Сашка? Сашка…САШКААААААААА
И закружилось сметённое чёрной, взрывной волной, атомной бомбы, разноцветно красным грибом с белой шляпкой растущей завихрённой воронки. Смертельная сила которой в одну секунду распространилась во все стороны и смела всё, сжигая и уничтожая на своём пути дома, людей, весь мир, который мог бы быть, но его не стало. Рушились картонные коробки, металлические балки, домики, стёкла плавились лопаясь и вылетая из окон, но уже не способные превратиться в мириады сверкающих слюдяных искр, их просто смело, вместе со всем остальным и песок, обычный песок превратился в стекло под воздействием жара, и слепой ужас не успел родиться, моментально уничтоженный воцарившимся хаосом смерти. Те кто бежали, исчезали в одну секунду, застывшие на дороге скелеты людей, рассыпающиеся пеплом, как в кино про вампиров, и даже пепла не оставалось, не оставалось ничего, выгнувшиеся в корчах останки зданий и мёртвого города с тенями на стене, человек исчез не поняв что случилось, а на стене осталась тень – жуткий оптический эффект.
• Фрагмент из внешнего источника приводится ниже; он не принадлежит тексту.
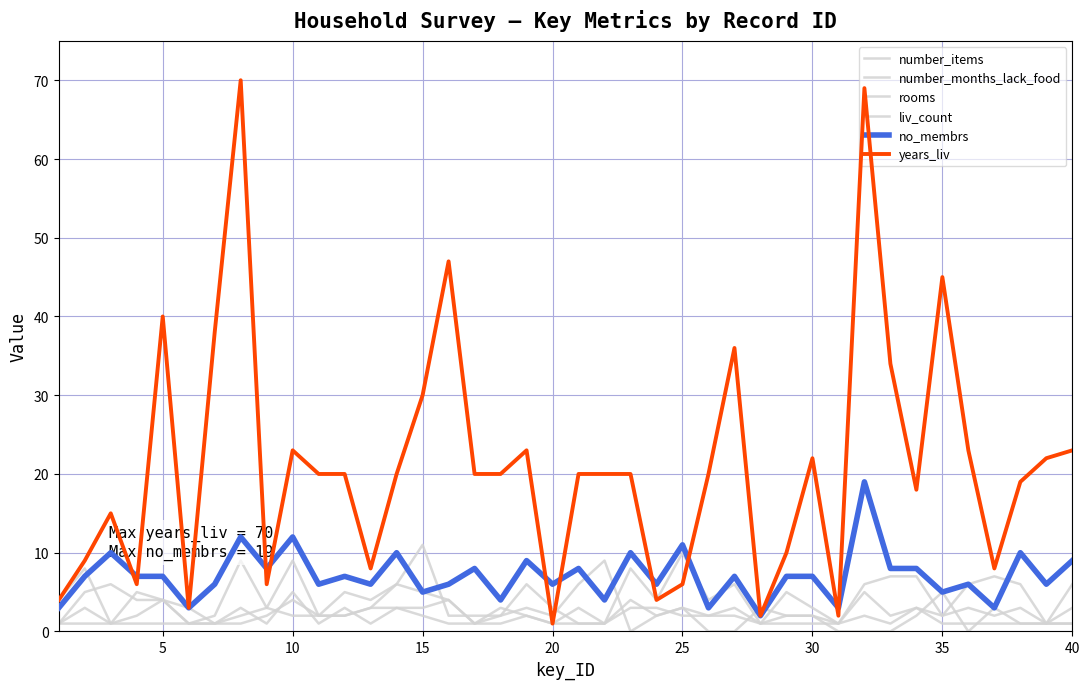

Does the chart display data point markers on the line(s)?

No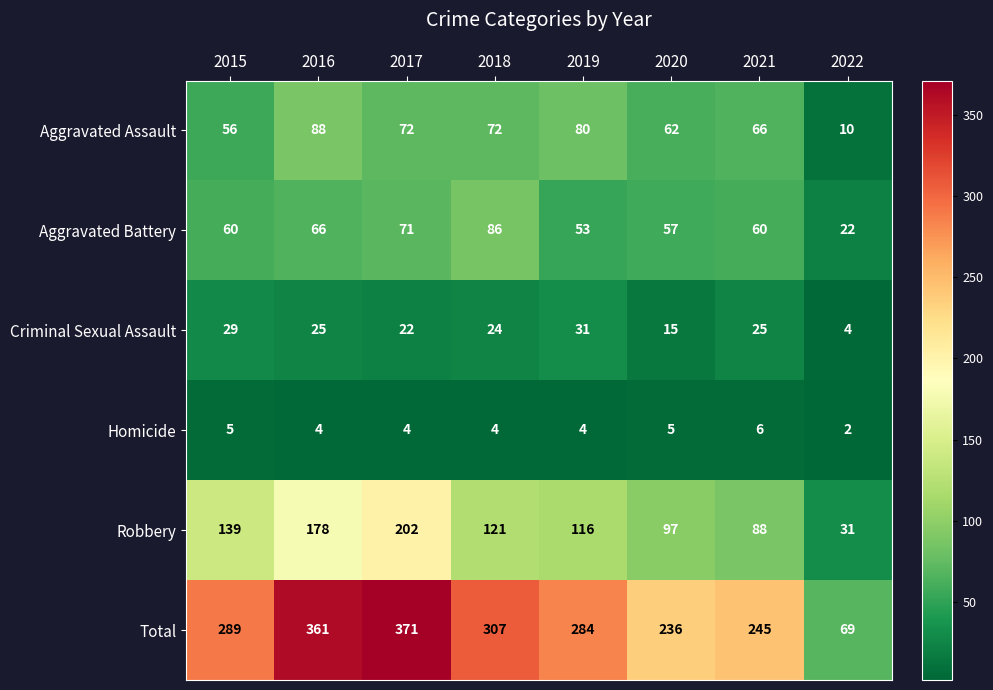

What is the difference between the highest and lowest values at 2017?

367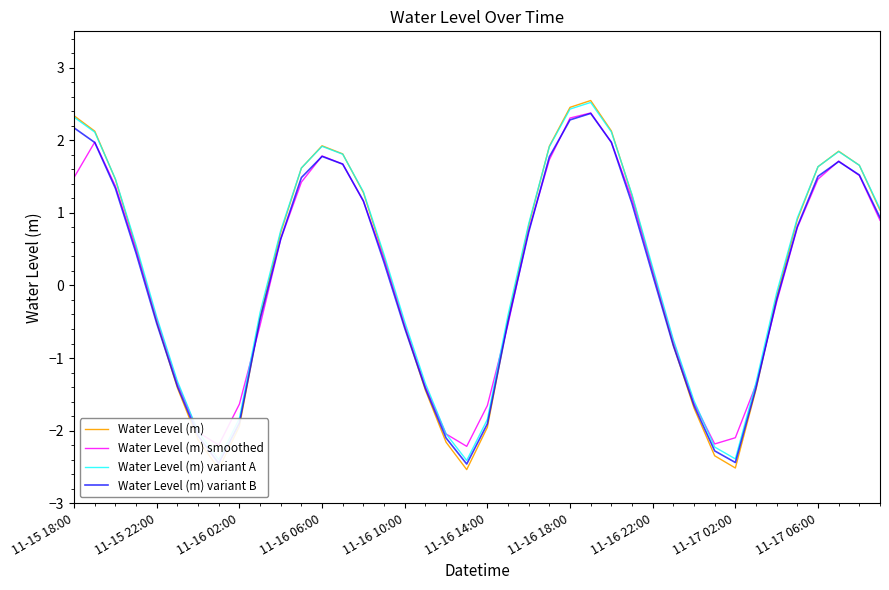

What is the maximum value for Water Level (m) smoothed?

2.4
А потом взрыв исчез и наступила пустота.
Я слепо бежал куда – то. Судорожно захлопывая двери подсознания, одну за другой. Быстро заколачивая их гвоздями, словно за мной гналась орда разьярённых зомби, одну за другой, схлопывая, закрывая, быстро, как можно быстрее, я должен успеть спастить от этого, спастись и спасти. Если бежать быстро, можно успеть. По рассыпающейся лестнице, на дно самого тёмного подвала, захлопнуть крышку, задраить люки и остаться в темноте. Навсегда.